(Records from a data source)
# # #

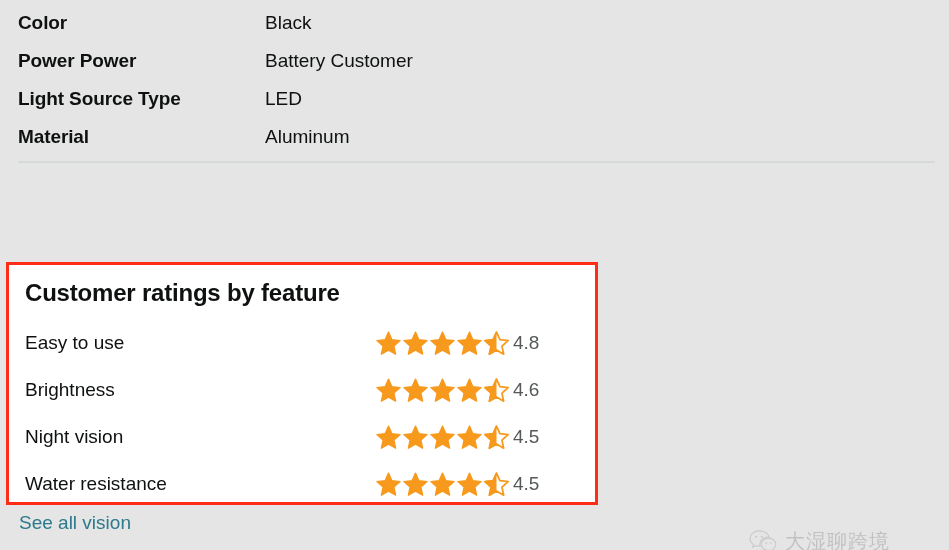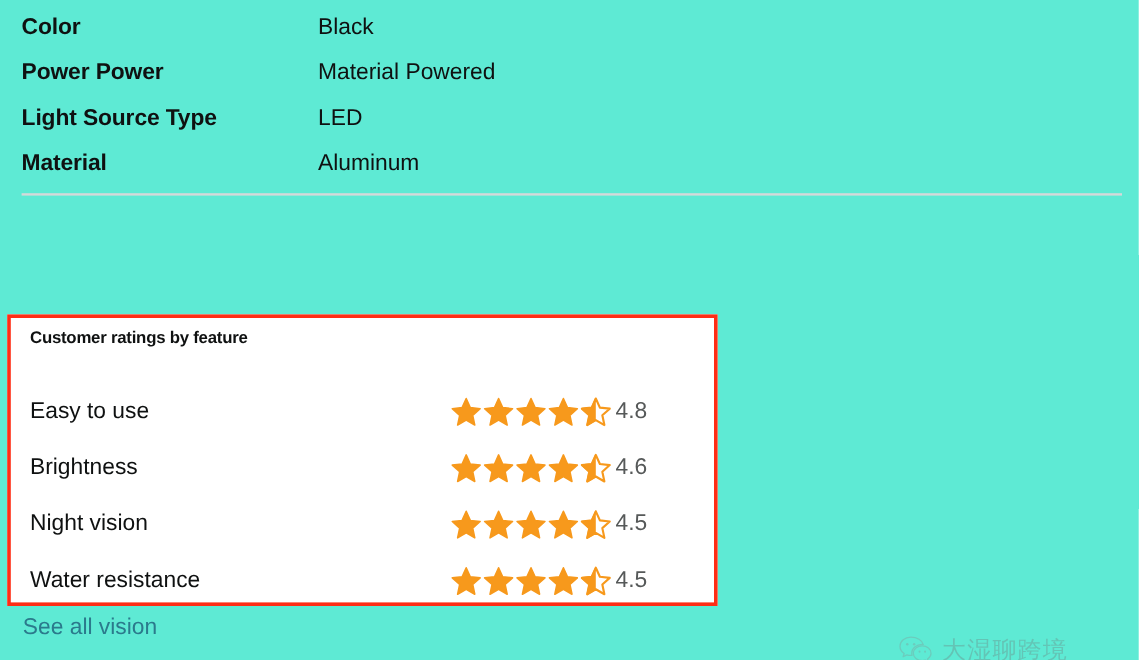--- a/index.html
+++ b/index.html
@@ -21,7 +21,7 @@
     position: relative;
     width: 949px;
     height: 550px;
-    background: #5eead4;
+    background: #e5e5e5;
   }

# # #

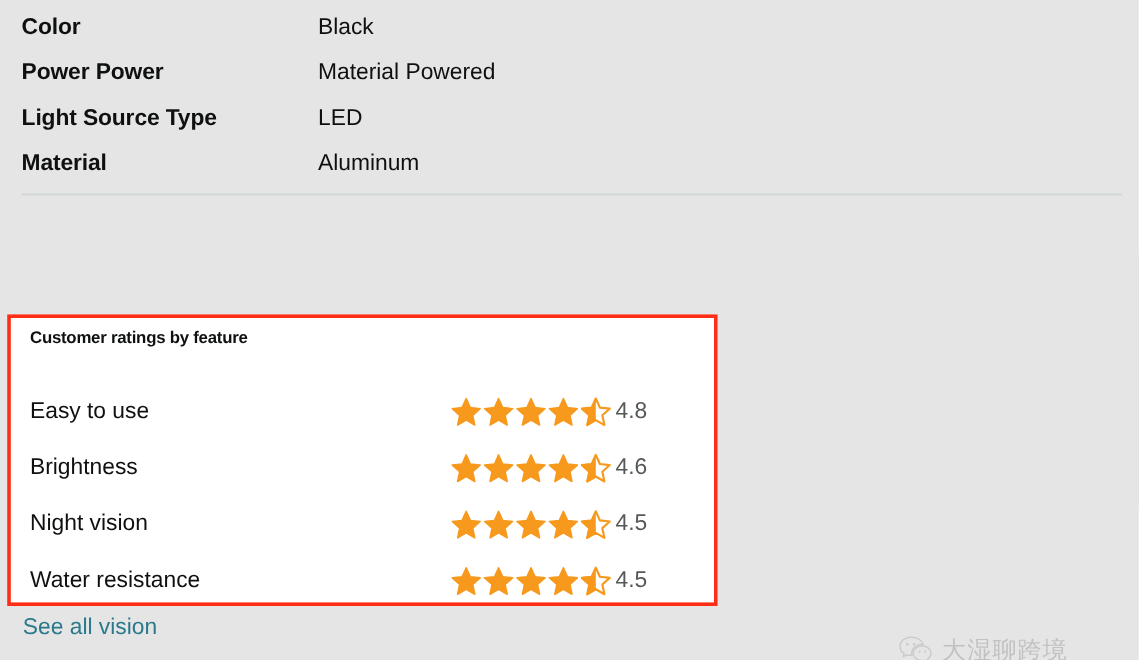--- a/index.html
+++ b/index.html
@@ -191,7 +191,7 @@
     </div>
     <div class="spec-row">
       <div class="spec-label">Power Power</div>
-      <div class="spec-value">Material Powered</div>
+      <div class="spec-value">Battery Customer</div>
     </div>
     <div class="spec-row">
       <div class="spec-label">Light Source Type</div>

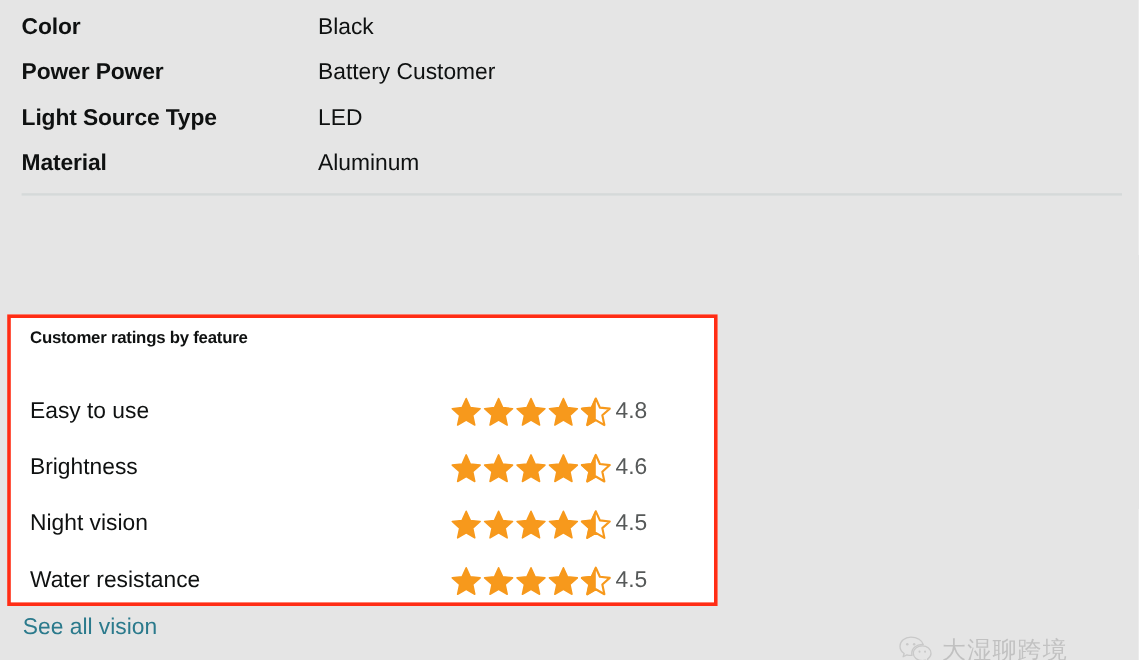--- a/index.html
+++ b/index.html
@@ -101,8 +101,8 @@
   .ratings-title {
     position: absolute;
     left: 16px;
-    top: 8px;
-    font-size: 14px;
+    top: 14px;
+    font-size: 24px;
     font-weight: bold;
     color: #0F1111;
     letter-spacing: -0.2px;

# # #

- **To-do item**
Check each line of the data above for the string "font", then report how many lines have it, with no other words.

- **Output for this exercise**
3